January 2012 marked a high point in the struggle, even as the Jonathan regime continued its war on Boko Haram. When the government announced without warning that the state gasoline subsidy would be eliminated as of January 1, a general strike brought business and transportation to a standstill in key cities within a matter of days.
Matt Swagler described the scenes of struggle in an article for SocialistWorker.org:
In Lagos, tens of thousands of people gathered in Gawi Fawehinmi Park on Monday. Hundreds of doctors participated, offering to provide medical attention for protesters in anticipation of attacks by security forces...
In Kano, thousands blocked main roads, forced gas stations to close and surrounded the home of the Nigerian central bank chief Lamido Sanusi. Protesters renamed the city's main square "Liberation Square," taking inspiration from the Egyptian revolution and Cairo's Tahrir (Liberation) Square. Some Nigerian protesters have even begun referring to the movement as "Occupy Nigeria," linking its aspirations to the Occupy movement in the U.S.
On the first day of the strike in the capital city, Abuja, speakers blasted the anti-corruption songs of Nigerian singers like Fela Kuti and Idriss Abdulkareem. Protesters managed to shut down the airport, carrying placards with slogans reading, "Subsidy removal is a huge economic fraud" and "One day, the poor will have nothing to eat but the rich."

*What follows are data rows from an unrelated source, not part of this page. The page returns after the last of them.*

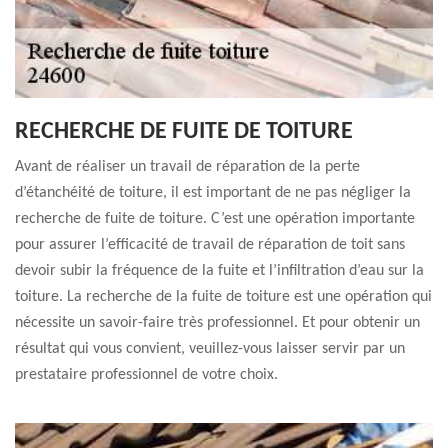
RECHERCHE DE FUITE DE TOITURE
Avant de réaliser un travail de réparation de la perte
d’étanchéité de toiture, il est important de ne pas négliger la
recherche de fuite de toiture. C’est une opération importante
pour assurer l’efficacité de travail de réparation de toit sans
devoir subir la fréquence de la fuite et l’infiltration d’eau sur la
toiture. La recherche de la fuite de toiture est une opération qui
nécessite un savoir-faire très professionnel. Et pour obtenir un
résultat qui vous convient, veuillez-vous laisser servir par un
prestataire professionnel de votre choix.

The hope for an alternative to the suffering caused by Nigeria's violence lies with the power of working people to confront poverty wages and unemployment, government repression and sectarian divisions--not with the intervention of imperialist powers, and certainly not with the government's security apparatus.
We can do something in the U.S. to advance this alternative--by building solidarity with the struggle of Nigerian workers, by organizing against the U.S. government's support for the Jonathan regime, and by challenging the U.S. military's attempts to project its power in Nigeria and across Africa.